# REQUIRED WORK:
Whatever the lines below say, output them exactly.

Data items:
┌────────
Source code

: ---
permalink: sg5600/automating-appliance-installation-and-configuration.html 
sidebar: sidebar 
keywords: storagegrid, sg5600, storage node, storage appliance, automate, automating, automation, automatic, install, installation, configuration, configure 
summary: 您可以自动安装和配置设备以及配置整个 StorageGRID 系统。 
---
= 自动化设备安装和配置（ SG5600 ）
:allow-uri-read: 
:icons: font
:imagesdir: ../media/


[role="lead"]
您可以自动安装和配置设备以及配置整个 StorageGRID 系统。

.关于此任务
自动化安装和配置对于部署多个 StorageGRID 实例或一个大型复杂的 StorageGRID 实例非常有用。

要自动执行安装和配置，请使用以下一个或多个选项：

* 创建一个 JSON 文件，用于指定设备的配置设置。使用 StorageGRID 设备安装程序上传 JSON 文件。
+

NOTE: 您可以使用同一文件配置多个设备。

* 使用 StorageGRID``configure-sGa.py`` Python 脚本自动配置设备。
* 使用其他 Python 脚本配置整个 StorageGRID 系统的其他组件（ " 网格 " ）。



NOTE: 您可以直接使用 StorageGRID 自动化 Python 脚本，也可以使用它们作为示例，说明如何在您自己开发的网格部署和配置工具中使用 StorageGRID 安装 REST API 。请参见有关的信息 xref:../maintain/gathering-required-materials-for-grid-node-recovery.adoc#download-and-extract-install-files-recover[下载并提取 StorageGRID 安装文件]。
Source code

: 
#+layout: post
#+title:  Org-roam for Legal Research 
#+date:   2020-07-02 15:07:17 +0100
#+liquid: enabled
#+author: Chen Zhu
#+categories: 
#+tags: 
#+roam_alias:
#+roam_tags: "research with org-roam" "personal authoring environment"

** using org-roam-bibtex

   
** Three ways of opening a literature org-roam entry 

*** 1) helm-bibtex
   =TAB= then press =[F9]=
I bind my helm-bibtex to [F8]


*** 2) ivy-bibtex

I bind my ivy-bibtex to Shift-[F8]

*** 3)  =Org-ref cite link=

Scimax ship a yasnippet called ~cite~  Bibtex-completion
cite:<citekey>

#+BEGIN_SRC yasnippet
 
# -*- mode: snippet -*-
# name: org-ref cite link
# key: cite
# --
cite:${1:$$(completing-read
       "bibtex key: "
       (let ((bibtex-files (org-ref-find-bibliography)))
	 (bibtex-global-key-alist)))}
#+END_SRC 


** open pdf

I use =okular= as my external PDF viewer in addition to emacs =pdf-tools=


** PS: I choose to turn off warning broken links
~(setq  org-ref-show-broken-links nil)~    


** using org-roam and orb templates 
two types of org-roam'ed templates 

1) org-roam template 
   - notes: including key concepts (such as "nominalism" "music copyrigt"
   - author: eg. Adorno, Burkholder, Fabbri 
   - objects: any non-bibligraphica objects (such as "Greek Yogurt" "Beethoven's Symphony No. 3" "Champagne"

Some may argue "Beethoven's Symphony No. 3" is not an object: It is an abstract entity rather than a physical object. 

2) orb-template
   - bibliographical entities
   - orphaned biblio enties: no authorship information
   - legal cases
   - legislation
└────────
# OUTPUT OF THE TASK:
Source code

: ---
permalink: sg5600/automating-appliance-installation-and-configuration.html 
sidebar: sidebar 
keywords: storagegrid, sg5600, storage node, storage appliance, automate, automating, automation, automatic, install, installation, configuration, configure 
summary: 您可以自动安装和配置设备以及配置整个 StorageGRID 系统。 
---
= 自动化设备安装和配置（ SG5600 ）
:allow-uri-read: 
:icons: font
:imagesdir: ../media/


[role="lead"]
您可以自动安装和配置设备以及配置整个 StorageGRID 系统。

.关于此任务
自动化安装和配置对于部署多个 StorageGRID 实例或一个大型复杂的 StorageGRID 实例非常有用。

要自动执行安装和配置，请使用以下一个或多个选项：

* 创建一个 JSON 文件，用于指定设备的配置设置。使用 StorageGRID 设备安装程序上传 JSON 文件。
+

NOTE: 您可以使用同一文件配置多个设备。

* 使用 StorageGRID``configure-sGa.py`` Python 脚本自动配置设备。
* 使用其他 Python 脚本配置整个 StorageGRID 系统的其他组件（ " 网格 " ）。



NOTE: 您可以直接使用 StorageGRID 自动化 Python 脚本，也可以使用它们作为示例，说明如何在您自己开发的网格部署和配置工具中使用 StorageGRID 安装 REST API 。请参见有关的信息 xref:../maintain/gathering-required-materials-for-grid-node-recovery.adoc#download-and-extract-install-files-recover[下载并提取 StorageGRID 安装文件]。
Source code

: 
#+layout: post
#+title:  Org-roam for Legal Research 
#+date:   2020-07-02 15:07:17 +0100
#+liquid: enabled
#+author: Chen Zhu
#+categories: 
#+tags: 
#+roam_alias:
#+roam_tags: "research with org-roam" "personal authoring environment"

** using org-roam-bibtex

   
** Three ways of opening a literature org-roam entry 

*** 1) helm-bibtex
   =TAB= then press =[F9]=
I bind my helm-bibtex to [F8]


*** 2) ivy-bibtex

I bind my ivy-bibtex to Shift-[F8]

*** 3)  =Org-ref cite link=

Scimax ship a yasnippet called ~cite~  Bibtex-completion
cite:<citekey>

#+BEGIN_SRC yasnippet
 
# -*- mode: snippet -*-
# name: org-ref cite link
# key: cite
# --
cite:${1:$$(completing-read
       "bibtex key: "
       (let ((bibtex-files (org-ref-find-bibliography)))
	 (bibtex-global-key-alist)))}
#+END_SRC 


** open pdf

I use =okular= as my external PDF viewer in addition to emacs =pdf-tools=


** PS: I choose to turn off warning broken links
~(setq  org-ref-show-broken-links nil)~    


** using org-roam and orb templates 
two types of org-roam'ed templates 

1) org-roam template 
   - notes: including key concepts (such as "nominalism" "music copyrigt"
   - author: eg. Adorno, Burkholder, Fabbri 
   - objects: any non-bibligraphica objects (such as "Greek Yogurt" "Beethoven's Symphony No. 3" "Champagne"

Some may argue "Beethoven's Symphony No. 3" is not an object: It is an abstract entity rather than a physical object. 

2) orb-template
   - bibliographical entities
   - orphaned biblio enties: no authorship information
   - legal cases
   - legislation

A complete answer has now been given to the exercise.